PASSAGE FOR REVIEW:
*** Begin section ***
Windows Users, Will They Make The Jump? Probably not.

So Reactos 0.4.13 then, for an alpha release a remarkably stable and feature complete clone of Microsoft Windows XP or similar that maybe isn’t quite ready for the Big Time in its software or hardware support. It’s obvious that this is an OS that will get there, so if you need an open-source Windows clone then keep watching. It does beg the question though, just who needs a Windows XP clone in 2020? Probably not me, because while I’d have jumped at it had it been in this state back in 2005, like everyone else I have moved on. Windows users have much newer versions to play with, and I have been an exclusive GNU/Linux user for many years now to the extent that I had to re-learn a few Windows tricks to use ReactOS.
*** End section ***
SUPPLIED DATA:
*** Begin section ***
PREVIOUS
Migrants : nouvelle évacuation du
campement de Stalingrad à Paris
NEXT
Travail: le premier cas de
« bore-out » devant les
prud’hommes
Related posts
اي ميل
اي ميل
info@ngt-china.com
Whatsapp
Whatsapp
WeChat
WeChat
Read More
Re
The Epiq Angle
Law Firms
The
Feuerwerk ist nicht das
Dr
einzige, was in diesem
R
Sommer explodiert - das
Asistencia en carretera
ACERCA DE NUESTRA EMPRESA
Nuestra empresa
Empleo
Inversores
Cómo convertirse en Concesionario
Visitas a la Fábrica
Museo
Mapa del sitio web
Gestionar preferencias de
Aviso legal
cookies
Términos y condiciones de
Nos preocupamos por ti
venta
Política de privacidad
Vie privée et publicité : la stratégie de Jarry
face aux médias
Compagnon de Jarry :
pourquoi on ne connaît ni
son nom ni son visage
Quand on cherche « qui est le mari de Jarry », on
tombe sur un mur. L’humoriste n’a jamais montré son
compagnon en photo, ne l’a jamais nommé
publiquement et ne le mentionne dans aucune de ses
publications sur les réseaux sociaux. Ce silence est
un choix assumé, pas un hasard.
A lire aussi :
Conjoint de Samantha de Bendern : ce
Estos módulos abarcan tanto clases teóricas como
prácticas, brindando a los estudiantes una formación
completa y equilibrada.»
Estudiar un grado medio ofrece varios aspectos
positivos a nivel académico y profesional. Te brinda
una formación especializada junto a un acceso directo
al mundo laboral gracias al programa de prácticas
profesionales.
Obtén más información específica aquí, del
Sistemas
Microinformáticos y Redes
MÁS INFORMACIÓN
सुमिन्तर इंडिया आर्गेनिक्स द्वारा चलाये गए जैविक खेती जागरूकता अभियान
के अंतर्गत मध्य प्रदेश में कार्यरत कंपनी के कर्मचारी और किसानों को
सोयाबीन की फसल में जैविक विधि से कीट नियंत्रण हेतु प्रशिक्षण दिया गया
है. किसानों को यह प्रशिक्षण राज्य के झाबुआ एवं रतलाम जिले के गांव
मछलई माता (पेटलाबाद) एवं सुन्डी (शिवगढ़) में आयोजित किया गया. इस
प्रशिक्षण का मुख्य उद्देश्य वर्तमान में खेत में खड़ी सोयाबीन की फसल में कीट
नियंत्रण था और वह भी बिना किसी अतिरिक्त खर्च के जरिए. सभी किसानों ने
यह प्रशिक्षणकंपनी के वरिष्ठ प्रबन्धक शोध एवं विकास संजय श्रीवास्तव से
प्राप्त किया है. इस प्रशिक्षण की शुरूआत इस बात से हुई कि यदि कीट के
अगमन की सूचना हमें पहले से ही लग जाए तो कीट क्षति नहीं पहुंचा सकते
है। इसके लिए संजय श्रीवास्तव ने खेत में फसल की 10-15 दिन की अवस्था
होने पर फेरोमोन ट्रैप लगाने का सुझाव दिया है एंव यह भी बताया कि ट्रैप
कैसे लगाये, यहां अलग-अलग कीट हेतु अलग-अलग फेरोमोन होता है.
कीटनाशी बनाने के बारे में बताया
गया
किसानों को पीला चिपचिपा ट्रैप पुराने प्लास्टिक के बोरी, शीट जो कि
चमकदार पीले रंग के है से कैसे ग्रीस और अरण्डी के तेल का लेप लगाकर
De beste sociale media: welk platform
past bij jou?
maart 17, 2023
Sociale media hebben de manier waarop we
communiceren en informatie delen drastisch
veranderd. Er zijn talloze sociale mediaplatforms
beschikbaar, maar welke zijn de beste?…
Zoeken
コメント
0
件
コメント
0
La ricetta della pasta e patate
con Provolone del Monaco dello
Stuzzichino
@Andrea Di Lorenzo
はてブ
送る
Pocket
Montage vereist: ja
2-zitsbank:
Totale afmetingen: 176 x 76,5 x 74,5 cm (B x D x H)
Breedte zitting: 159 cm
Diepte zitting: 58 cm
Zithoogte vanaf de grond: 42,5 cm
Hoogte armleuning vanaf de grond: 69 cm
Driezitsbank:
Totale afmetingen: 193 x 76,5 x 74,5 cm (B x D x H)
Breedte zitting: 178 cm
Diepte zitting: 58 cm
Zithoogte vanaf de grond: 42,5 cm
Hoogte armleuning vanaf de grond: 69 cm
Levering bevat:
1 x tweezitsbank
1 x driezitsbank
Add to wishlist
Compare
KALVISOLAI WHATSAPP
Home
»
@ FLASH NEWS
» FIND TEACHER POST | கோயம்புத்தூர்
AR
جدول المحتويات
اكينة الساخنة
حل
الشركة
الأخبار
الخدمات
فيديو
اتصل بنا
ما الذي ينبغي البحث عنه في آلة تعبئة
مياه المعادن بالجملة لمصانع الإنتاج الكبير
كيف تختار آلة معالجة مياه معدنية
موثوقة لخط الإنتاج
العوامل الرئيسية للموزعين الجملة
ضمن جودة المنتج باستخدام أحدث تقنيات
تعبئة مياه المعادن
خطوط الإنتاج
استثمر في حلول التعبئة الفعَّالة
*** End section ***
REQUIRED ACTION A: In the ReactOS passage, which operating system has the writer used exclusively for many years?
REQUIRED ACTION B: Reproduce the ReactOS passage from "Windows Users, Will" to "to use ReactOS.".

EXPECTED ANSWER A: GNU/Linux.

EXPECTED ANSWER B:
Windows Users, Will They Make The Jump? Probably not.

So Reactos 0.4.13 then, for an alpha release a remarkably stable and feature complete clone of Microsoft Windows XP or similar that maybe isn’t quite ready for the Big Time in its software or hardware support. It’s obvious that this is an OS that will get there, so if you need an open-source Windows clone then keep watching. It does beg the question though, just who needs a Windows XP clone in 2020? Probably not me, because while I’d have jumped at it had it been in this state back in 2005, like everyone else I have moved on. Windows users have much newer versions to play with, and I have been an exclusive GNU/Linux user for many years now to the extent that I had to re-learn a few Windows tricks to use ReactOS.